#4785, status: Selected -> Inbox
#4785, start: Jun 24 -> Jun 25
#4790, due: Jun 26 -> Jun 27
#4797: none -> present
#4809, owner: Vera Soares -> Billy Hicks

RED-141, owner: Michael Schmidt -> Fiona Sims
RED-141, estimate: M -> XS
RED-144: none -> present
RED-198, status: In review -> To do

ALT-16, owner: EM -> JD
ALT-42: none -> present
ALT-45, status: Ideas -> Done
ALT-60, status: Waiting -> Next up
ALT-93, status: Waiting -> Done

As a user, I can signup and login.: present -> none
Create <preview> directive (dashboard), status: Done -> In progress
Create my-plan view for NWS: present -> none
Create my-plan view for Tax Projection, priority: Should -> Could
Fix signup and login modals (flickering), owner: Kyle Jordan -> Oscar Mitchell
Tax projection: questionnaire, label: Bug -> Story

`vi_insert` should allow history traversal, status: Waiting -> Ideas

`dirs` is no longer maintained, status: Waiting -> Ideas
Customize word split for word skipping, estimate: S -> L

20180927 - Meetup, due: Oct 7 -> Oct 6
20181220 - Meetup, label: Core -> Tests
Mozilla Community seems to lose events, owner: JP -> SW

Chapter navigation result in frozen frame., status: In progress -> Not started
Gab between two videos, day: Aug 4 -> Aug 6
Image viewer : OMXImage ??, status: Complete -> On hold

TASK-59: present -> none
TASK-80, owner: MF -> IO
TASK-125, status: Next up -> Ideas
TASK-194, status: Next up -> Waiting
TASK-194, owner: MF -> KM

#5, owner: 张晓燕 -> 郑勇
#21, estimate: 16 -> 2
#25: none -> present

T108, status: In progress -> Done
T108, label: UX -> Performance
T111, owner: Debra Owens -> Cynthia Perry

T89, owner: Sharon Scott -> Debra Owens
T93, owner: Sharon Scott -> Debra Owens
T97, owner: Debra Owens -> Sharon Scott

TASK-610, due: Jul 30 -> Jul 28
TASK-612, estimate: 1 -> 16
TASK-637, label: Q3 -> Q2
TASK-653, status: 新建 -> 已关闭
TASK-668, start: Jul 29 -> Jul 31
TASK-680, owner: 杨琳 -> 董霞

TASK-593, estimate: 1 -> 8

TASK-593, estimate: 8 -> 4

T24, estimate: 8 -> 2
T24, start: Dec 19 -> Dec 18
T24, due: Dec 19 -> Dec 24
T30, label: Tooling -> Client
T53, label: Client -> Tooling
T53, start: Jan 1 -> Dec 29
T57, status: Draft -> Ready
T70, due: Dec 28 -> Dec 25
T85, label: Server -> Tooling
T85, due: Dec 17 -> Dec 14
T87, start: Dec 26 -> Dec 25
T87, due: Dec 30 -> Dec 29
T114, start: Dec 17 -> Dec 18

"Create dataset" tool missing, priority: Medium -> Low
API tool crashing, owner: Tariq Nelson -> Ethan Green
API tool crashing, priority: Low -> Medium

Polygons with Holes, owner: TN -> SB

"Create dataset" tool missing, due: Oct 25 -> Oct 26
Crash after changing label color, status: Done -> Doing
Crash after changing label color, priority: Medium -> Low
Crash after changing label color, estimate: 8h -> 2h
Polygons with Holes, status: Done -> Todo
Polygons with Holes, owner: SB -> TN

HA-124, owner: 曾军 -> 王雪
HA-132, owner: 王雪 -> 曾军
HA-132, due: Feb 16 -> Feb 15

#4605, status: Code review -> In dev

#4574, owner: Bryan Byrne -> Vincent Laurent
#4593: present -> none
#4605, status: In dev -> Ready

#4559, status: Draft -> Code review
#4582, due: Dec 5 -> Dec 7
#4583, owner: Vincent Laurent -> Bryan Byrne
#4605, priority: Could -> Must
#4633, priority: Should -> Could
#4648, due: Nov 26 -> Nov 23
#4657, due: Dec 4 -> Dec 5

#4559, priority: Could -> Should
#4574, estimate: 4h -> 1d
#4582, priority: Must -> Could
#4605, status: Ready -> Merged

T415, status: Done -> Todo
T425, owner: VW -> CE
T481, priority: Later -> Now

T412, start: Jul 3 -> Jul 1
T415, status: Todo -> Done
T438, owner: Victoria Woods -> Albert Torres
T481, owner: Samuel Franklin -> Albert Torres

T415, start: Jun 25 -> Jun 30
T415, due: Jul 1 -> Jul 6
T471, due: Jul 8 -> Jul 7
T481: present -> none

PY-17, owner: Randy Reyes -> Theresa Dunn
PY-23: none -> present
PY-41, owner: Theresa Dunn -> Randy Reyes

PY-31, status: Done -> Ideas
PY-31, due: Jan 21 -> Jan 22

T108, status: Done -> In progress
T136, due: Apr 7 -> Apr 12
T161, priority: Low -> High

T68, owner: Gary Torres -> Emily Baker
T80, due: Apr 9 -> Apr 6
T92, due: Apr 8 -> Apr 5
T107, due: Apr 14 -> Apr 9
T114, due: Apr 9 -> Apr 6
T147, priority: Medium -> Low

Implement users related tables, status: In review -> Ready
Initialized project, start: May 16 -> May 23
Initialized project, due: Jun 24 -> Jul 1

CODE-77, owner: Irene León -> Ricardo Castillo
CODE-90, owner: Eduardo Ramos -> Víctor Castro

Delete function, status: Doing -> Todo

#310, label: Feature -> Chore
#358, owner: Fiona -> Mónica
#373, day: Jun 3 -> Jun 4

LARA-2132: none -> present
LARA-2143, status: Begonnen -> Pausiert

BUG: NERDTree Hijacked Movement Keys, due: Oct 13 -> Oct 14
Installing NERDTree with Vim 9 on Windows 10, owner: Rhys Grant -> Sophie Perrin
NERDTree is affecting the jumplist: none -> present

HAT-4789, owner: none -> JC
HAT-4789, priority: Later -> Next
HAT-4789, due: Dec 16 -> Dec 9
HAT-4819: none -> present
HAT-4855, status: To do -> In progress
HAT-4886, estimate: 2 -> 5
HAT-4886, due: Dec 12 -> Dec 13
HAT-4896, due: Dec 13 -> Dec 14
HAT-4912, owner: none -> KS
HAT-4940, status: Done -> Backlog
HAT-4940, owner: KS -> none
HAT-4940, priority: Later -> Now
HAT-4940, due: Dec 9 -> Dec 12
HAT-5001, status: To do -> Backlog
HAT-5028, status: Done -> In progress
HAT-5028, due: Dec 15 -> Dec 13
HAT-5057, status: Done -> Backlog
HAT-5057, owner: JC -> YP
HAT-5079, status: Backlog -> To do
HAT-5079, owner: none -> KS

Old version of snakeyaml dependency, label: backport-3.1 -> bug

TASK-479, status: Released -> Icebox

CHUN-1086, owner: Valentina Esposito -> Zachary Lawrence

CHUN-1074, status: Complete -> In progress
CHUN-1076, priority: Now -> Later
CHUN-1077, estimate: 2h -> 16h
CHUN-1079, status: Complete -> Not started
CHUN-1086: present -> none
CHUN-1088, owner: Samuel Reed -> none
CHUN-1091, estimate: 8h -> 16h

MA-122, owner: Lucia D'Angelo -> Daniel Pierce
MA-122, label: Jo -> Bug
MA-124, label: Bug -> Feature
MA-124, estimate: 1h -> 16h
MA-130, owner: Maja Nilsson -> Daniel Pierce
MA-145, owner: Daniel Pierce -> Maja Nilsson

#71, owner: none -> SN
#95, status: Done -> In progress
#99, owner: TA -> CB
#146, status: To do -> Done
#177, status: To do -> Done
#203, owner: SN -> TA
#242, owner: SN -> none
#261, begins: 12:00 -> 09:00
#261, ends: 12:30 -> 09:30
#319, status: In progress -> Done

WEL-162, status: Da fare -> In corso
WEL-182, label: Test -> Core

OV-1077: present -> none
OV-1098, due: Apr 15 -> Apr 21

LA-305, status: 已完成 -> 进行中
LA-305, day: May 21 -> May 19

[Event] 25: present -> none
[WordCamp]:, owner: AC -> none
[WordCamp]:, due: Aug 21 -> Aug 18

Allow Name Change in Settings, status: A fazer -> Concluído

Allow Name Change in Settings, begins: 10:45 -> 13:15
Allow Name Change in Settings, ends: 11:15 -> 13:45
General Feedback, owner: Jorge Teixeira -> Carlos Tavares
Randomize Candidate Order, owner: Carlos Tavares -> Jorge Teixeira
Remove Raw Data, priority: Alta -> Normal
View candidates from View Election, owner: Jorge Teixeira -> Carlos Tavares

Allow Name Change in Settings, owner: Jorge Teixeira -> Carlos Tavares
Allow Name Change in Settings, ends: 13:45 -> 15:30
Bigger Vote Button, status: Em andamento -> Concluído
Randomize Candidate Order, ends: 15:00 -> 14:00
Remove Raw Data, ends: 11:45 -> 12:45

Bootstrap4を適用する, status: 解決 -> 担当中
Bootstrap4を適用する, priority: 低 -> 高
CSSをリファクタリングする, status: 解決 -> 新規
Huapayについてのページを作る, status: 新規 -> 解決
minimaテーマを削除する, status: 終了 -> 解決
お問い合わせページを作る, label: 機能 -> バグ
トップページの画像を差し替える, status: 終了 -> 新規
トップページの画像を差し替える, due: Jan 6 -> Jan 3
◆ ◆ ◆
ASSIGNMENT
Your answer must be one number: how many lines of the entries hold the string "NERDTree".

RESPONSE TO THIS TASK
3